F-Secure: Xiaomi Smartphones Do Secretly Steal Your Data

They may be well reviewed and China's new top selling phone, but reader DavidGilbert99 writes with reason to be cautious about Xiaomi's phones: Finnish security firm F-Secure has seemingly proven that Xiaomi smartphones do in fact upload user data without their permission/knowledge despite the company strongly denying these allegations as late as 30 July. Between commercial malware and government agencies, how do you keep your phone's data relatively private?

Normal now

[Mitreya]

Xiaomi smartphones do in fact upload user data without their permission/knowledge

Considering that half the apps out there (and I mean benign/legitimate apps!) seem to upload user data without user's knowledge, that is not so shocking. Once you start using your phone, several apps will start siphoning your data.

Recent "simplification" of Android Google-store permissions means that I don't even know how much of a permission I am giving to a new app.

So a non-denial denial

The allegations are specific, proven and Hugo Barra denies different allegations. A simple PR trick.

"We saw that on startup, the phone sent the telco name to the server api.account.xiaomi.com. It also sent IMEI and phone number to the same server," F-Secure said.

So Barra denies it sends PHOTOS and TEXT MESSAGES to China without permission. He does not deny it sends to PHONE NUMBERS and IMEI details without permission.

This is a classic PR misdirection strategy. Mi Cloud was not turned on when it sent this information, the phone was straight out of the box. So turning off Mi Cloud does not fix this spyware.

Re:So a non-denial denial

[benjymouse]

Has the F-Secure tried to, as article mentions, disable the Mi Cloud account? Probably not. Because it wouldn't have been in the news then.

I know this is slashdot, but if you start making claims about what is *not* in the article, could we at least expect you to look for it yourself?

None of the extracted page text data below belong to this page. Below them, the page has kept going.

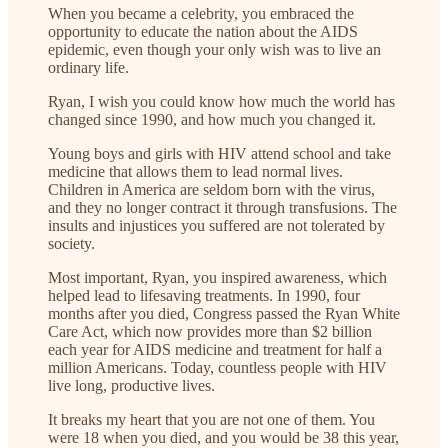
When you became a celebrity, you embraced the
opportunity to educate the nation about the AIDS
epidemic, even though your only wish was to live an
ordinary life.
Ryan, I wish you could know how much the world has
changed since 1990, and how much you changed it.
Young boys and girls with HIV attend school and take
medicine that allows them to lead normal lives.
Children in America are seldom born with the virus,
and they no longer contract it through transfusions. The
insults and injustices you suffered are not tolerated by
society.
Most important, Ryan, you inspired awareness, which
helped lead to lifesaving treatments. In 1990, four
months after you died, Congress passed the Ryan White
Care Act, which now provides more than $2 billion
each year for AIDS medicine and treatment for half a
million Americans. Today, countless people with HIV
live long, productive lives.
It breaks my heart that you are not one of them. You
were 18 when you died, and you would be 38 this year,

F-Secure saw the communication even before they created a Mi cloud account.

The security company said that it took a brand new smartphone from the box with no prior set-up or cloud connect allowed. It then followed the following steps:

- Inserted SIM card
- Connected to WiFi
- Allowed the GPS location service
- Added a new contact into the phonebook
- Send and received an SMS and MMS message
- Made and received a phone call

"We saw that on startup, the phone sent the telco name to the server api.account.xiaomi.com. It also sent IMEI and phone number to the same server," F-Secure said.

I do not often say this on ./ but you're an idiot!

Re:So a non-denial denial

Mi Cloud is turned off, you never read their claim, they never turned it on, it was a new handset tested.

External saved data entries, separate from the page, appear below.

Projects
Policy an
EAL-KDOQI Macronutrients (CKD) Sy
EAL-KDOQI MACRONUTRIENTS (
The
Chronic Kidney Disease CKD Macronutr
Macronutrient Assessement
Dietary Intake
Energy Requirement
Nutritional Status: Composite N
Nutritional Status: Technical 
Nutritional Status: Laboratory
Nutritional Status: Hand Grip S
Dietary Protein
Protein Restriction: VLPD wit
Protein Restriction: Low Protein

The phone sends your phone number to Xiaomi, it sends your IMEI and your network provider. F-Secure tested it by sending an SMS, and the handset sent the number of that SMS too. They added a contact and that phone number of the added contact was sent too.

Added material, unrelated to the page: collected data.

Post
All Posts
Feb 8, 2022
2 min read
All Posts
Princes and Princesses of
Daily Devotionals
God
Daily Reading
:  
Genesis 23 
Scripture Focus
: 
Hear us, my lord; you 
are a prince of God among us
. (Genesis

All of this with Mi Cloud turned off on a freshly bought Xiaomi handset.

Your Android handset certainly does not do this, and not without permission and it is *not* acceptable.

Re:Why "relatively" private?

[worf_mo]

[...]

By the way, the best way to keep your data private is to keep it out of your untrusted phone/computer/whatnot, and use bogus data when you need to enter something.

Exemples: use "Acme inc." as your home phone number's name in your addressbook, and nicknames for your contacts. Don't enter your full address as your home in your satnav's app but someone's address in a street close-by, etc.

Unfortunately, that won't help. Your phone number(s) and your home address are already on many of your friend's devices under your real name. Apple, Google & Co already have your details, whether you use their service or not. It should be easy for them to filter out bogus data and associate your number with your real name.